New Study Shows Most Low-Wage Workers Are Women

"The gender segregation of the workforce ... has meant, in general, that women are concentrated in jobs that pay lower wages.”

By Eric Shorey

Low-wage workers have been striving for better treatment and better pay under Barack Obama's administration, but it's looking like a lot of their efforts will be trounced by Donald Trump. With all the disussions about people working at minimum wage (or below!) it's worth wondering: who are these workers anyway? Turns out, most of them are women.

A new study by Oxfam and the Institute for Women’s Policy Research essentially concluded that women make up most of the workforce who are paid the least. Unsurprisingly, women of color and foreign women are disproportionately represented in this group. The study also predicts this pattern will continue — and probably worsen — in the near future.

“Millions of people in the US work in jobs that offer few rewards and demand a great deal. These jobs pay low wages, provide scant benefits, impose irregular hours, and take a toll on physical and emotional health,” reads the report. “Most of these workers are women. The gender segregation of the workforce (in the US and globally) has meant, in general, that women are concentrated in jobs that pay lower wages.”

The study considers those who work for less than $15 an hour to be "low wage." 43 percent of the women in these jobs are below the poverty line.

The scariest part of the study is that predictions about the future of these low wage workers are looking rather grim.
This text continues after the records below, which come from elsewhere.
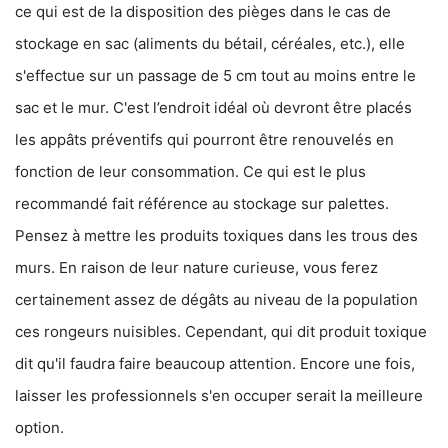
ce qui est de la disposition des pièges dans le cas de
stockage en sac (aliments du bétail, céréales, etc.), elle
s'effectue sur un passage de 5 cm tout au moins entre le
sac et le mur. C'est l’endroit idéal où devront être placés
les appâts préventifs qui pourront être renouvelés en
fonction de leur consommation. Ce qui est le plus
recommandé fait référence au stockage sur palettes.
Pensez à mettre les produits toxiques dans les trous des
murs. En raison de leur nature curieuse, vous ferez
certainement assez de dégâts au niveau de la population
ces rongeurs nuisibles. Cependant, qui dit produit toxique
dit qu'il faudra faire beaucoup attention. Encore une fois,
laisser les professionnels s'en occuper serait la meilleure
option.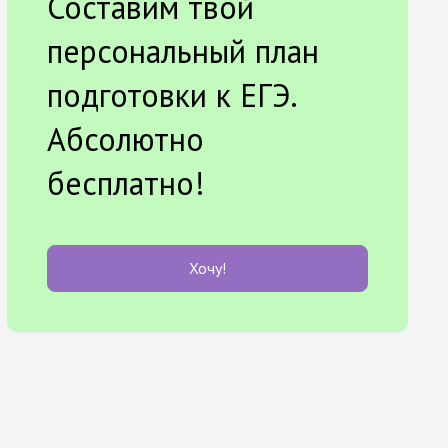
Составим твой
персональный план
подготовки к ЕГЭ.
Абсолютно
бесплатно!
Хочу!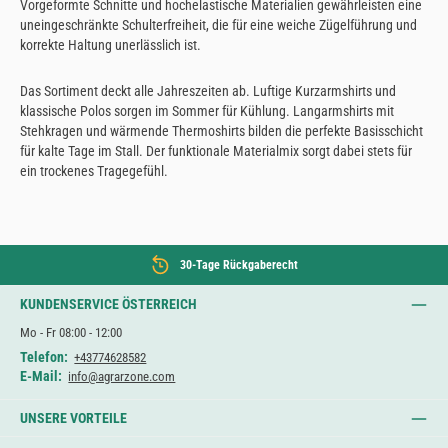
Vorgeformte Schnitte und hochelastische Materialien gewährleisten eine
uneingeschränkte Schulterfreiheit, die für eine weiche Zügelführung und
korrekte Haltung unerlässlich ist.
Das Sortiment deckt alle Jahreszeiten ab. Luftige Kurzarmshirts und
klassische Polos sorgen im Sommer für Kühlung. Langarmshirts mit
Stehkragen und wärmende Thermoshirts bilden die perfekte Basisschicht
für kalte Tage im Stall. Der funktionale Materialmix sorgt dabei stets für
ein trockenes Tragegefühl.
30-Tage Rückgaberecht
KUNDENSERVICE ÖSTERREICH
Mo - Fr 08:00 - 12:00
Telefon:
+43774628582
E-Mail:
info@agrarzone.com
UNSERE VORTEILE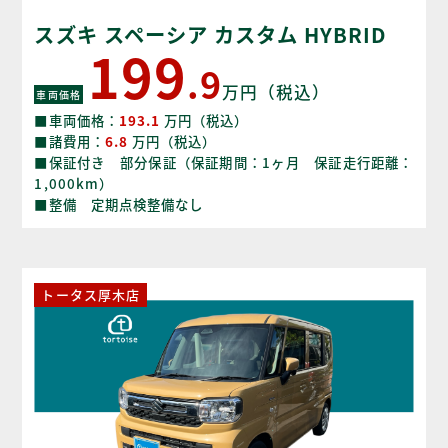
スズキ スペーシア カスタム HYBRID
199
XS
.9
万円（税込）
車両価格
■車両価格：
193.1
万円（税込）
■諸費用：
6.8
万円（税込）
■保証付き 部分保証（保証期間：1ヶ月 保証走行距離：
1,000km）
■整備 定期点検整備なし
トータス厚木店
The researchers reccommend a raise in minimum wage, which is currently stuck at $7.25 per hour, as a reasonable measure to help fix to the situation. Donald Trump has made numerous completely contradictory statements about this, but many Republicans in power are firmly agaisnt the idea

Similarly dark: the study proclaims that “low-wage women’s jobs will increase at one and a half times the rate of all other jobs” over the next decade and “even more women will be faced with the need to take jobs that undervalue their education and skills, undercompensate their contributions, and exact heavy physical and emotional costs.”

So much for those who say the gender pay gap isn't real.